EORTC Headquarters, Brussels, Belgium
Konstantinos Tryfonidis , Jan Bogaerts , Robert E. Martell , George W. Sledge , Judith Balmaña , M. William Audeh , Angelique Deleersnijder , Felicia Favorito , Shefali Agarwal , Giovanna Rizzetto , Carlo G. M. Messina , Leen Slaets , Theodora Goulioti , Andrew Tutt , David A. Cameron , Nicholas C. Turner
Background: Germline mutations of BRCA1/BRCA2 genes are a cause of hereditary breast or ovarian cancer. Cancers arising in women with germline BRCA1/BRCA2 mutations are defective in DNA repair, and BRCA deficient cancer cells are hypersensitive to PARP inhibitors (Bryant et al., 2005;Farmer et al., 2005). Niraparib is a potent,selective inhibitor of PARP-1 and PARP-2 that demonstrated activity in BRCA1 or BRCA2 mutated cancer cell lines. Responses have been reported with Niraparib in women with BRCA1.2 related breast and ovarian cancer. (Michie et al, 2013). Methods: Patients with HER2 negative metastatic breast cancer (306), with centrally confirmed BRCA1 or BRCA2germline mutations, will be randomized 2:1 open-label study, to either niraparib 300mg (3x 100 mg niraparib capsules) administered orally QD continuously or physician’s choice of single-agent chemotherapy (eribulin, vinorelbine, capecitabine or gemcitabine) administered in 3 weekly cycles. Patients must have received prior therapy that included a taxane and anthracycline and should be pretreated with up to 2 prior cytotoxic regimens for advanced/metastatic disease. Patients with hormone receptor positive disease can be included if they progressed during one prior hormonal therapy. The primary objective is to compare the progression-free survival (PFS) (RECIST v 1.1) on niraparib versus physician’s choice, assessed by blinded, central review.
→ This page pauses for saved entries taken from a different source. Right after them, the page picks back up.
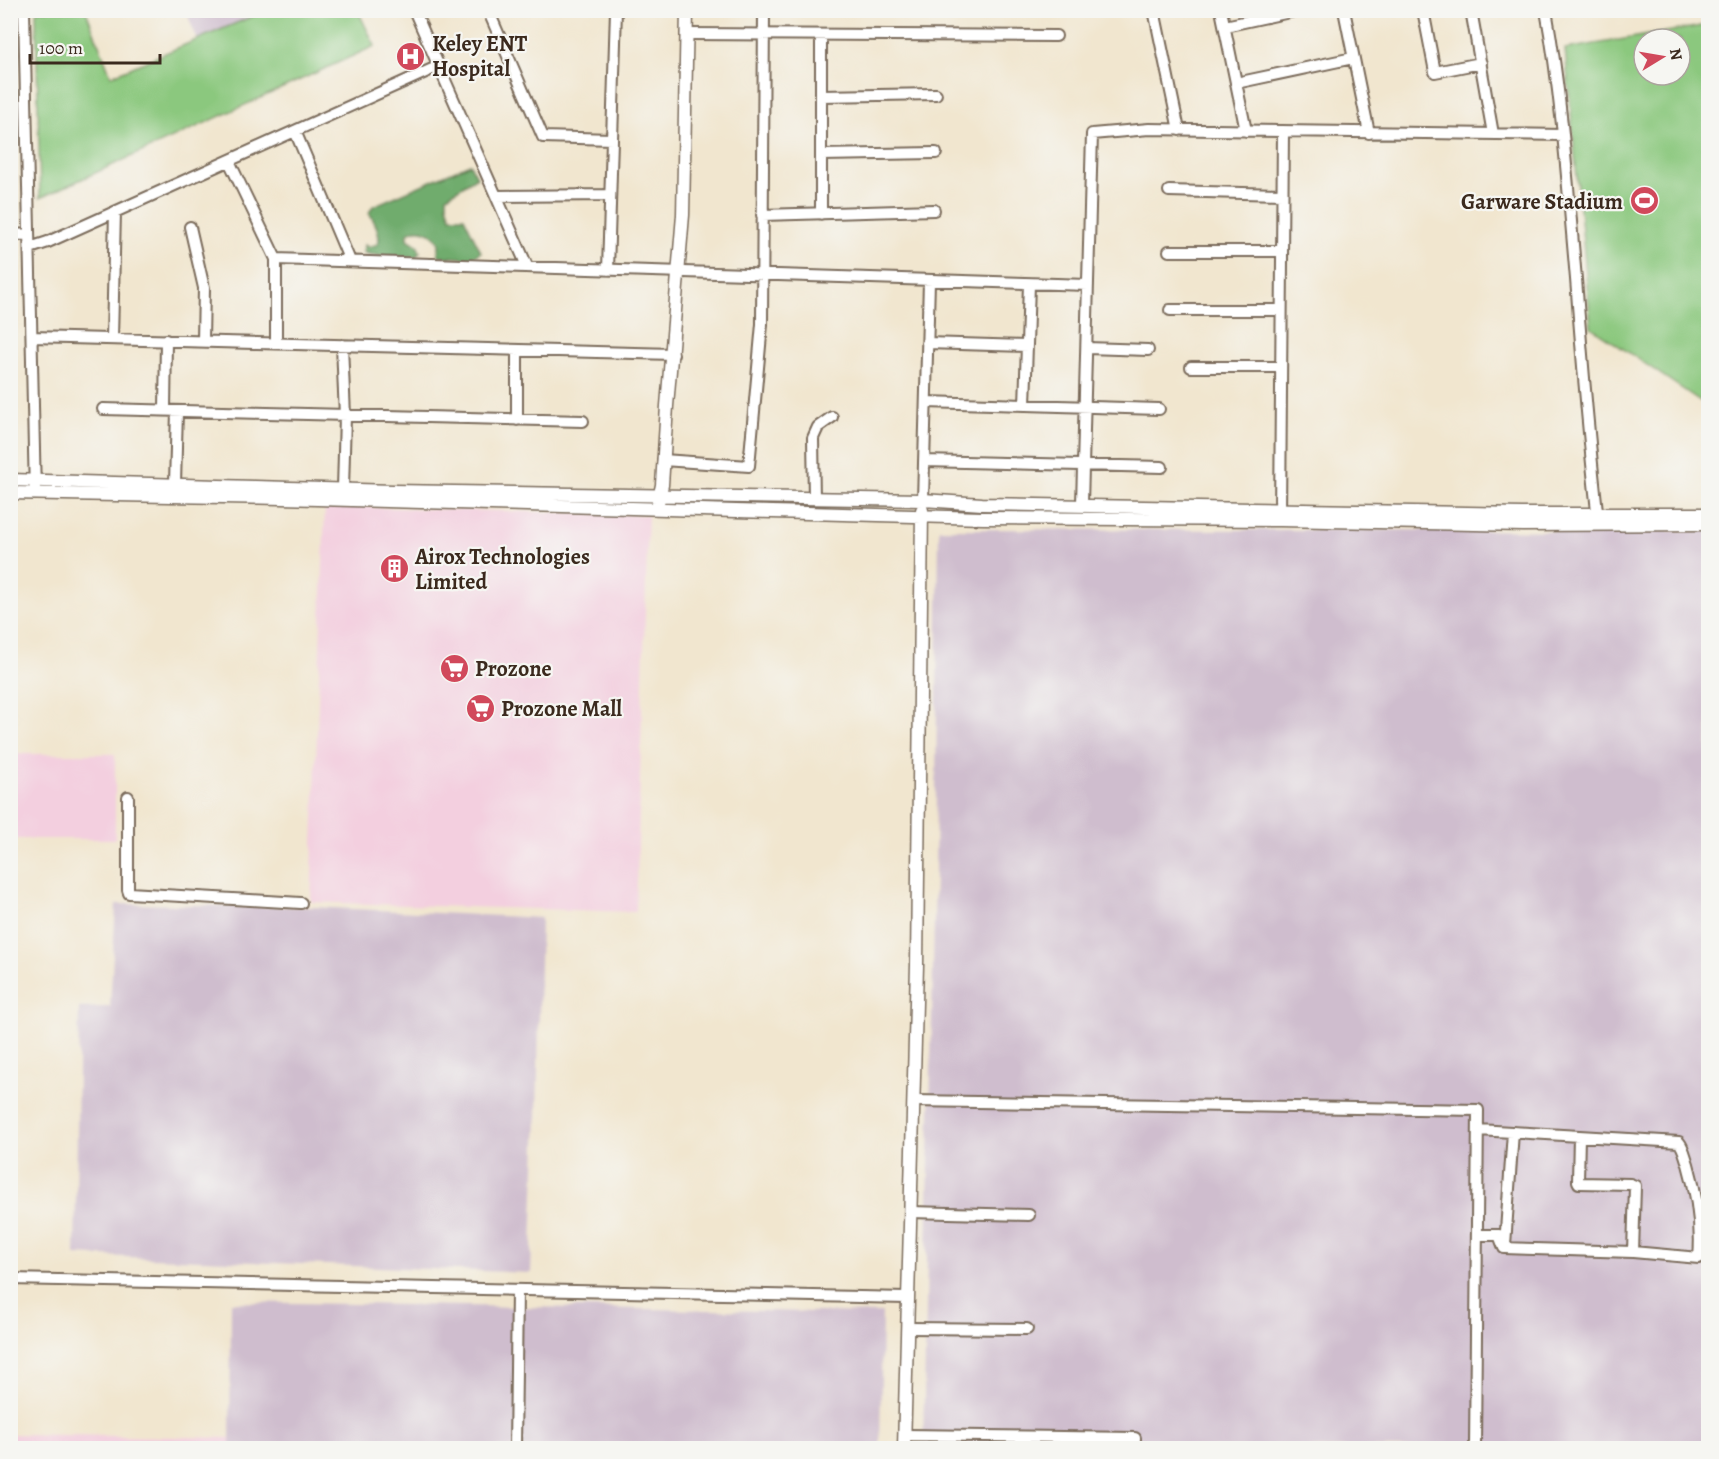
<svg xmlns="http://www.w3.org/2000/svg" width="1719" height="1459" viewBox="0 0 1719 1459" font-family="Alegreya,serif">
<style>
.built{fill:#f3cfdf}
.industrial{fill:#cfbdce}
.green{fill:#8bc87e;stroke:#63794e;stroke-width:1.5;fill-rule:evenodd}
.forest{fill:#70ac6d;stroke:#566b46;stroke-width:1.5}
.lines{fill:none;stroke-linecap:round;stroke-linejoin:round}
.minor-casing{stroke:#7b6c5c;stroke-width:14}
.tertiary-casing{stroke:#7b6c5c;stroke-width:15}
.minor{stroke:#fff;stroke-width:10}
.tertiary{stroke:#fff;stroke-width:12}
.labels{text-anchor:middle;stroke-width:4.5;stroke-linejoin:round;paint-order:stroke}
.poi-label{font-size:22px;font-weight:bold;fill:#3b2a1e;stroke:#f6f6f2;text-anchor:start}
</style>
<rect width="100%" height="100%" fill="#f6f6f2"/>
<filter id="ink" filterUnits="userSpaceOnUse"><feTurbulence type="fractalNoise" baseFrequency=".0167" numOctaves="2"/><feDisplacementMap in="SourceGraphic" scale="12" xChannelSelector="R" yChannelSelector="G"/><feConvolveMatrix kernelMatrix="1 2 1 2 8 2 1 2 1" color-interpolation-filters="sRGB"/></filter>
<filter id="wash" filterUnits="userSpaceOnUse"><feTurbulence type="fractalNoise" baseFrequency=".008" numOctaves="4" result="noise"/><feDisplacementMap in="SourceGraphic" scale="24" xChannelSelector="R" yChannelSelector="G"/><feGaussianBlur stdDeviation="1.35" result="paint"/><feColorMatrix in="noise" values="0 0 0 0 0 0 0 0 0 0 0 0 0 0 0 0 0 1.4 0 .05"/><feComposite in="paint" operator="in"/></filter>
<g filter="url(#wash)">
<rect width="100%" height="100%" fill="#f1e6cf"/>
<path class="built" d="M325 506 648 515 636 912 311 902Z
M11 754H115V839H11Z
M11 1434 230 1438V1448H11Z"/>
<path class="industrial" d="M186 11H265L197 39Z
M939 529 1708 531V1448H923L935 872Z
M116 904 312 907 541 918 537 1117 531 1273 75 1255 79 1008 110 1007Z
M231 1302 882 1313 880 1448H230Z"/>
<path class="green" d="M40 10 86 11 111 76 265 11H358L375 46 40 198 36 12Z
M1708 25V404L1706 405 1591 327 1565 49ZM1644 39H1680V75H1644Z"/>
<path class="forest" d="M470 164 477 177 447 196V205L451 217H464L481 252 470 260C459 256 449 259 438 255 438 252 439 248 439 244 435 231 418 226 408 233V239L417 245 420 252 415 258C401 256 373 258 363 252L365 245 369 247 378 244C381 234 375 222 369 213L373 206Z"/>
</g>
<g filter="url(#ink)">
<g class="lines">
<defs>
<path id="minor" d="M24 10 35 493
M414 10 527 266
M488 10 543 137 612 139
M1154 10 1179 130
M1221 10 1246 131
M1344 10 1369 133
M1423 10 1435 72 1481 63
M1471 10 1493 134
M1546 10C1562 99 1568 189 1576 279 1582 359 1589 440 1598 520
M10 13 16 10
M1225 26 1299 10
M686 34 1056 36
M821 35V214
M1236 83 1353 58
M821 96 936 94
M295 131 350 261
M821 155 936 153
M229 161 276 259V343
M1169 191 1282 194
M496 196 610 195
M762 215 934 210
M190 227 204 288 203 341
M10 235 29 234
M30 248 48 242 439 66
M1169 251H1282
M276 259 1088 285
M608 270 616 10
M1170 310H1281
M32 337 673 354
M112 339 115 212
M927 343 1027 346
M342 345 345 416 343 489
M1087 348 1148 350
M517 350V420
M1191 367H1281
M926 402 1159 409
M1025 405 1029 284
M103 409 583 421
M165 410 166 340
M663 460 749 466 762 324 764 10
M924 461 1162 467
M175 484 177 411
M814 499 813 438 818 427 832 417
M923 500 929 281
M1082 504 1092 134 1149 129 1563 135
M1280 518 1283 131
M128 797V890L129 893 301 903
M913 1101 1478 1110 1475 1448
M1579 1136 1578 1181 1579 1183 1630 1184 1635 1186 1633 1252
M910 1212 1029 1215
M1477 1235H1499L1504 1248 1633 1252 1699 1258C1702 1225 1697 1195 1688 1164 1685 1156 1684 1148 1679 1142L1478 1130
M1505 1245 1513 1132
M10 1279 907 1298
M907 1328 1027 1329
M905 1435 1135 1438 1134 1448
M515 1448 517 1291"/>
<path id="tertiary" d="M10 480 393 491 923 500 982 504 1522 514H1708
M10 493 282 498 983 518 1280 520 1523 525 1708 524
M658 503 662 485 667 406 683 215 687 10
M904 1448 917 965 922 510"/>
</defs>
<use href="#minor" class="minor-casing"/>
<use href="#tertiary" class="tertiary-casing"/>
<use href="#minor" class="minor"/>
<use href="#tertiary" class="tertiary"/>
</g>
</g>
<defs>
<symbol id="hospital-disc" viewBox="-11 -11 22 22"><circle r="9.5" fill="#d1495b" stroke="#f6f6f2"/><path d="M-5-5h3v3.5h4V-5h3V5h-3V1.5h-4V5h-3Z" fill="#fff"/></symbol>
<symbol id="stadium-disc" viewBox="-11 -11 22 22"><circle r="9.5" fill="#d1495b" stroke="#f6f6f2"/><path d="M0-5a6.5 5 0 1 0 0 10a6.5 5 0 1 0 0-10ZM-3.5-1.8h7v3.6h-7Z" fill="#fff"/></symbol>
<symbol id="building-disc" viewBox="-11 -11 22 22"><circle r="9.5" fill="#d1495b" stroke="#f6f6f2"/><path d="M-4-6H4V6H1V3H-1V6H-4ZM-2.5-4.3h1.7v1.8h-1.7ZM.8-4.3h1.7v1.8H.8ZM-2.5-1h1.7V.8h-1.7ZM.8-1h1.7V.8H.8Z" fill="#fff"/></symbol>
<symbol id="supermarket-disc" viewBox="-11 -11 22 22"><circle r="9.5" fill="#d1495b" stroke="#f6f6f2"/><path d="M-6-5.5h2.5l.6 2H6L4.5 2H-2.5L-4.4-4H-6ZM-1.5 3.2a1.3 1.3 0 1 0 .1 0ZM3 3.2a1.3 1.3 0 1 0 .1 0Z" fill="#fff"/></symbol>
</defs>
<g fill-rule="evenodd">
<use href="#hospital-disc" x="394" y="40" width="33" height="33"/>
<use href="#stadium-disc" x="1628" y="184" width="33" height="33"/>
<use href="#building-disc" x="378" y="552" width="33" height="33"/>
<use href="#supermarket-disc" x="438" y="652" width="33" height="33"/>
<use href="#supermarket-disc" x="464" y="692" width="33" height="33"/>
</g>
<g class="labels">
<g class="poi-label">
<text x="432" y="51">Keley ENT<tspan x="432" dy="25">Hospital</tspan></text>
<text x="1623" y="209" text-anchor="end">Garware Stadium</text>
<text x="415" y="564">Airox Technologies<tspan x="415" dy="25">Limited</tspan></text>
<text x="475" y="676">Prozone</text>
<text x="501" y="716">Prozone Mall</text>
</g>
</g>
<rect width="1719" height="1459" fill="none" stroke="#f6f6f2" stroke-width="36"/>
<g transform="translate(1662 57) rotate(79)"><circle r="28" fill="#f6f6f2" stroke="#aba49d" stroke-width="1.5"/>
<path d="M0-4.5L10 22L0 15L-10 22Z" fill="#d1495b"/>
<text y="-9" font-size="16" font-weight="bold" text-anchor="middle" fill="#3b2a1e">N</text>
</g>
<path d="M30 54v9h130v-9" fill="none" stroke="#3b2a1e" stroke-width="3"/>
<text x="39" y="54" font-size="18" fill="#3b2a1e" stroke="#f6f6f2" stroke-width="4.5" paint-order="stroke">100 m</text>
</svg>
The key secondary objective is to compare overall survival between patients in niraparib versus physician’s choice. Sample size is based on Overall Survival (OS). The hypothesis of median PFS improvement is 3 versus 6 months for physician’s choice and niraparib respectively, with a hazard ratio of 0.5, and power of 99.6% for the primary PFS analysis. Assuming an increase in OS from 9 to 13 months, the study has 80% power at a 1-sided alpha of 0.025. Secondary endpoints are PFS by investigator-based assessment, safety, time to treatment failure, Response Rate, Duration of response, HRQoL. This trial is enrolling patients from European, North American countries and Israel and is sponsored by TESARO. Clinical trial information: NCT01905592.